The other malignant chores can be safely left by the Clintons for the journalistic right to perform. Both The Weekly Standard and Commentary will readily comply. Of course, the fantasy that Zbigniew Brzezinski would return to power or even influence is just that, a fantasy. Zbig is too nostalgic for the old Cold War with Russia for any president to allow him to come close to big power diplomacy. He once confided to me that Saddam Hussein would be to him “what Sadat was to Henry.” Oh my. Obama might have thought him smart on Iraq (I do not) and brought him along to a speech on the subject in Iowa. But, frankly, Zbig disqualified himself from influence on the Middle East with all but poor Jimmy Carter, whom he persuaded that the Ayatollah Khomeini was a useful tool against the Soviets.

And on Monday, there emerged in The American Spectator the silly sayings of the hardly satanic figure of General Merrill A. “Tony” McPeak who has said (a) that Israel wants peace (something he's not sure about the Palestinians) and (b) that voters in Miami and New York determine American policy in the Arab world.

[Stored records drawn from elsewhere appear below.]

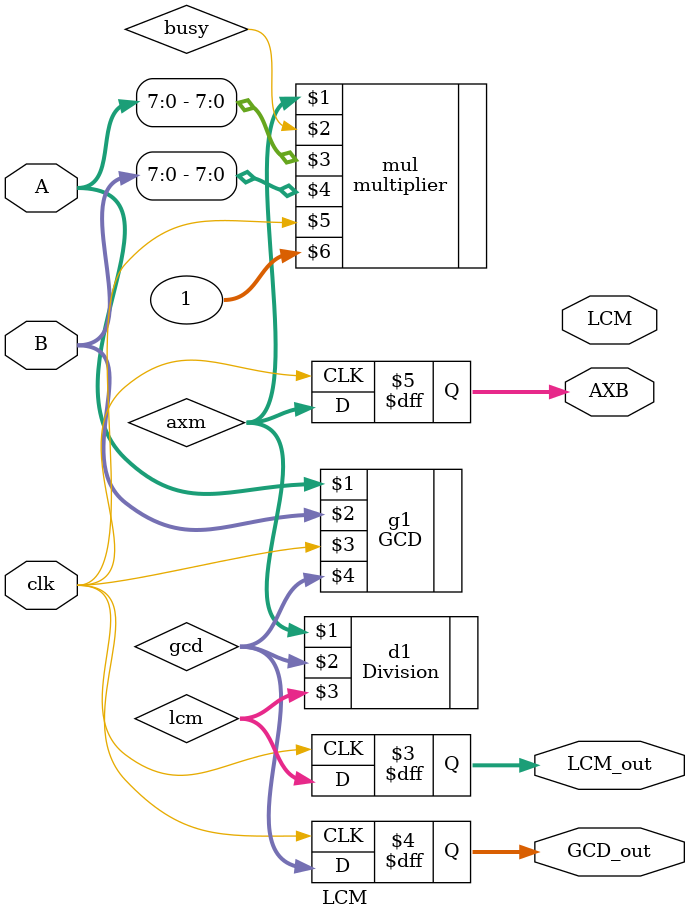
<source format=v>
`timescale 1ns / 1ps
module LCM(A,B,clk,LCM_out,GCD_out,AXB,LCM);
input [15:0]A,B;
input clk;
output reg [15:0]LCM_out,GCD_out,AXB,LCM;
wire busy;
wire [15:0] gcd, axm, lcm;

GCD g1(A,B,clk,gcd);
multiplier mul(axm,busy,A[7:0],B[7:0],clk,1);
Division d1(axm,gcd,lcm);

always @(posedge clk)
	begin
		LCM_out <= lcm;
		GCD_out <= gcd;
		AXB <= axm;
	end
endmodule

</source>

With the latter statement, McPeak goes beyond even Walt and Mearsheimer. It is odious. And I fervently hope that his advice is limited to matters of defense, if that. But if conservatives believe that the candidates are vulnerable to the invidious influence of their supporters on Israel policy, let them ponder the sway of James Baker over John McCain, the candidate whom the "fuck the Jews" secretary of state endorsed.

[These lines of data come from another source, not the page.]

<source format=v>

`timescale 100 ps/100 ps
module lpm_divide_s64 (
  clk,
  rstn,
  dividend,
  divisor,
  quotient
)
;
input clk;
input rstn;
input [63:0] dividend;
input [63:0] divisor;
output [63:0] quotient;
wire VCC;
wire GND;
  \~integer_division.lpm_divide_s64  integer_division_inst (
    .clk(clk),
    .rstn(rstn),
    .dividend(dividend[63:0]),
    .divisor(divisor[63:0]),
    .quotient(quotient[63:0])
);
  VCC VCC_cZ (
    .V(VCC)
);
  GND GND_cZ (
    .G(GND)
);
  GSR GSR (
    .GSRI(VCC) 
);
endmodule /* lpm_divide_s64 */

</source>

My point is not to impugn McCain. I trust him on Israel, admire him hugely and could even envision casting a vote for him. But every candidate has noxious supporters­ and it is simply illogical and unfair to impute the views of these supporters to their favored candidate, especially when the candidate clearly disagrees.

And if we're talking about comparing the Middle East policies of the campaigns, let's dwell one last moment on the Clintons and their fortunes. By fortunes, I mean their bank account. The couple doesn't hesitate to take money from the princes and petroleum potentates of the Middle East--for the presidential library, as a fee for speeches. Unfortunately, what we know now about this is what we have deduced. They are keeping the rest secret until the last possible moment. Then we will be aware of the extent to which they are indentured.

Martin Peretz is the editor-in-chief of The New Republic.